Liveblog USA unter Trump: Grönland will Einmarsch „unter keinen Umständen“ einwilligen

Nach den tödlichen Schüssen eines Beamten der US-Einwanderungsbehörde ICE auf eine Frau in Minneapolis sollen demnächst Hunderte weitere Bundesbeamte in der Stadt ankommen. Die US-Regierung entsende sie aktuell, um gewährleisten zu können, dass bereits eingesetzte Beamte der Einwanderungsbehörde ICE sowie Grenzschutzbeamte ihre Arbeit dort sicher machen könnten, sagte US-Heimatschutzministerin Kristi Noem dem Sender Fox News.

### Deine Aufgaben
[1] Schreib aus dem Lesetext die Stelle von „Nach den tödlichen“ bis „Sender Fox News.“ Wort für Wort ab.
[2] Setz den Lesetext über die USA unter Trump fort, und zwar direkt nach seinem letzten Satz.

### Vorhandene Daten
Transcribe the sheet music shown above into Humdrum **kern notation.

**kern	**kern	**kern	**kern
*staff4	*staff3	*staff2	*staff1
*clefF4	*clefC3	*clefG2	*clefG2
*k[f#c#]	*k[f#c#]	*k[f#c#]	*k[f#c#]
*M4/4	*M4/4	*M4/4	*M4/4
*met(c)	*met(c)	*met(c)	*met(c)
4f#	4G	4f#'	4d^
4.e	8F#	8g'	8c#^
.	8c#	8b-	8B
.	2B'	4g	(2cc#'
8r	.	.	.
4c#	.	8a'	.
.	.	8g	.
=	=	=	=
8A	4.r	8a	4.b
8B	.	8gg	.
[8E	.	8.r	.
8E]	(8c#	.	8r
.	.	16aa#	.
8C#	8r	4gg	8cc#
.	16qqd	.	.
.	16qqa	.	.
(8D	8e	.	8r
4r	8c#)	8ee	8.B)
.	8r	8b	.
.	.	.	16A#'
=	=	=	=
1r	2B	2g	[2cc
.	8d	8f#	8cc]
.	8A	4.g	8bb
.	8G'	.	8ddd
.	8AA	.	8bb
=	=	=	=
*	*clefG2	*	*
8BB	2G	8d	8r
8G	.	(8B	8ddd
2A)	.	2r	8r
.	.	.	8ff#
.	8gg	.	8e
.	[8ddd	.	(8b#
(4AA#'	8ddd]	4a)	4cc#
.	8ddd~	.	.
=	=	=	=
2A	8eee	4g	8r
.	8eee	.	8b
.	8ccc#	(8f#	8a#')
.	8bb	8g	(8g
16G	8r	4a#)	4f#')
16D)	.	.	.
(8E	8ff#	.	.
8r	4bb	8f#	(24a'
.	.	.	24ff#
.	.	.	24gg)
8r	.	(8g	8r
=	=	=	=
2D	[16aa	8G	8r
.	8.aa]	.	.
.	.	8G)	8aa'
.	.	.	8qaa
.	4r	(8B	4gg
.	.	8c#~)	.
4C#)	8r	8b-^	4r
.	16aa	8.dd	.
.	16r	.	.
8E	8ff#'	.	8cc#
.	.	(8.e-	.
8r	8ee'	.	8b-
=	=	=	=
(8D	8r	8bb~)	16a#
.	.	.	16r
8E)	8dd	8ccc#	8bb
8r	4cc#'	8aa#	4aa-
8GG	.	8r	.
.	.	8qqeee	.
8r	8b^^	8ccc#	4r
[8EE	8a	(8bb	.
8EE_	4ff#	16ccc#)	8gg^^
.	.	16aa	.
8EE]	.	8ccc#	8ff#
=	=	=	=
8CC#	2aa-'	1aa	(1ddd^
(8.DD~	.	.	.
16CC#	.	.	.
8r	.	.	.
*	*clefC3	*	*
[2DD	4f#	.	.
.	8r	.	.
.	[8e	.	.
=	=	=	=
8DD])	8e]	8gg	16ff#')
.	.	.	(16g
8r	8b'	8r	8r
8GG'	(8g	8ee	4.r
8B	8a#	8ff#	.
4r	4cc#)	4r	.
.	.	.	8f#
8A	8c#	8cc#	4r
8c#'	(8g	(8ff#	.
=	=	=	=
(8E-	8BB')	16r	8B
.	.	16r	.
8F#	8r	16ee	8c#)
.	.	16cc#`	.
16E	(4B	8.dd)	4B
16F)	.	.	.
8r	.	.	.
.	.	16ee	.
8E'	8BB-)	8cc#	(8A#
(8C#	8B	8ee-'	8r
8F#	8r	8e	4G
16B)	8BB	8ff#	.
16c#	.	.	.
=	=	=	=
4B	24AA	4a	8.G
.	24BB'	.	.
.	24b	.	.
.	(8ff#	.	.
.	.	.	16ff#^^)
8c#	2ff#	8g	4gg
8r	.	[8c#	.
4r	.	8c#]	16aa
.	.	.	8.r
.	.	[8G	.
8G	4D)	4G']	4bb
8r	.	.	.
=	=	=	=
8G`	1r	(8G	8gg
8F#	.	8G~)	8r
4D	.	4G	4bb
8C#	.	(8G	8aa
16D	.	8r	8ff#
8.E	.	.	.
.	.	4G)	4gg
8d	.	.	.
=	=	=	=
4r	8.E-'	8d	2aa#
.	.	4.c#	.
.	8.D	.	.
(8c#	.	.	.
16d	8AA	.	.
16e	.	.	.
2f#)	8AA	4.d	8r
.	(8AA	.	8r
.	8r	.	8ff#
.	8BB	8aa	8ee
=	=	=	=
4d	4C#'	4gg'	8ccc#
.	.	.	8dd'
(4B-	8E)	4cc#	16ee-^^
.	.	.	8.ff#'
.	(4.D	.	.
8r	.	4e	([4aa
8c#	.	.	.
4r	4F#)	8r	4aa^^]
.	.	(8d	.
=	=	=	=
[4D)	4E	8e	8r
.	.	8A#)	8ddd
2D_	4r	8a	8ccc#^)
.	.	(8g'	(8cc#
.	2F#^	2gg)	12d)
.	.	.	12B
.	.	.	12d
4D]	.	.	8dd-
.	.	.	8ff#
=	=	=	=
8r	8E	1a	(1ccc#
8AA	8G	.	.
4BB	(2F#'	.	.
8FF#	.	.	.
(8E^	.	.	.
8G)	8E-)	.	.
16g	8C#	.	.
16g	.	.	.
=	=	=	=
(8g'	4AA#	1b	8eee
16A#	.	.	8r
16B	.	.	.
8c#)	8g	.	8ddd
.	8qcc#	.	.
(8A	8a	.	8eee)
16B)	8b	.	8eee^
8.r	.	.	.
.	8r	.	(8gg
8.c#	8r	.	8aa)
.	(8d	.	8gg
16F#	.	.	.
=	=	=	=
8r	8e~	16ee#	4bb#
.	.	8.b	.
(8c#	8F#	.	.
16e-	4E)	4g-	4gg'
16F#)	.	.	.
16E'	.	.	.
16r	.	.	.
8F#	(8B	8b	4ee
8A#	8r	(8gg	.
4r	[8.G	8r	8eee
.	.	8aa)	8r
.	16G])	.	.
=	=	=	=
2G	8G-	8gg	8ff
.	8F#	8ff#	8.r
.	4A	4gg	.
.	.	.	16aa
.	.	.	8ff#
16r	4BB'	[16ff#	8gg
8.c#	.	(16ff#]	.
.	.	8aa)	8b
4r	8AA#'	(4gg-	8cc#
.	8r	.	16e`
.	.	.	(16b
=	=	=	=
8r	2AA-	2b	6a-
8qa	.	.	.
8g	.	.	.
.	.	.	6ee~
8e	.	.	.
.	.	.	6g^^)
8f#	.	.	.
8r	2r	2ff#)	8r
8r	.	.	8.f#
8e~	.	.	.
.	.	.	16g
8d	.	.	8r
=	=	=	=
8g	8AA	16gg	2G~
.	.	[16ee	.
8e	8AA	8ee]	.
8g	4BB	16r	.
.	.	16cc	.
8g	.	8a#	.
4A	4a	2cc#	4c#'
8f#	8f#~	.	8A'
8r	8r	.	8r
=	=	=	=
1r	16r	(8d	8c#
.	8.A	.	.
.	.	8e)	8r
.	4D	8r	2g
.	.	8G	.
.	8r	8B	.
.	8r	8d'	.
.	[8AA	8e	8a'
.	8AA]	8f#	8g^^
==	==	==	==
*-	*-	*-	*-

### Die Antworten
[1]
Nach den tödlichen Schüssen eines Beamten der US-Einwanderungsbehörde ICE auf eine Frau in Minneapolis sollen demnächst Hunderte weitere Bundesbeamte in der Stadt ankommen. Die US-Regierung entsende sie aktuell, um gewährleisten zu können, dass bereits eingesetzte Beamte der Einwanderungsbehörde ICE sowie Grenzschutzbeamte ihre Arbeit dort sicher machen könnten, sagte US-Heimatschutzministerin Kristi Noem dem Sender Fox News.

[2]
In Minneapolis und St. Paul im Bundesstaat Minnesota läuft seit Tagen eine ICE-Operation, an der laut Heimatschutzministerium bereits mehr als 2.000 Bundesbeamte beteiligt sind. Ziel der Einsätze sind den Behörden zufolge Ermittlungen im Zusammenhang mit mutmaßlichem Betrug, unter anderem im Umfeld der somalischen Community. US-Medien diskutieren, ob der von den Behörden genannte Einsatzgrund als Vorwand für eine politisch motivierte Verschärfung der Einwanderungspolitik dient.
Die demokratische US-Senatorin für Minnesota, Tina Smith, sieht Abschiebeaktionen der Regierung von US-Präsident Donald Trump als Gefahr für die öffentliche Sicherheit in Minneapolis und St. Paul. Sie erlebe vor Ort Chaos, weil ICE-Beamte amerikanische Staatsbürger inhaftierten und – wie man gesehen habe – auch töteten, sagte sie dem Sender ABC News. 

Am Mittwoch hatte ein ICE-Beamter die 37 Jahre alte US-Staatsbürgerin Renee Nicole Good in Minneapolis erschossen. Nach Angaben der Behörden hatte sie bei einem ICE-Einsatz die Straße mit ihrem Auto blockiert.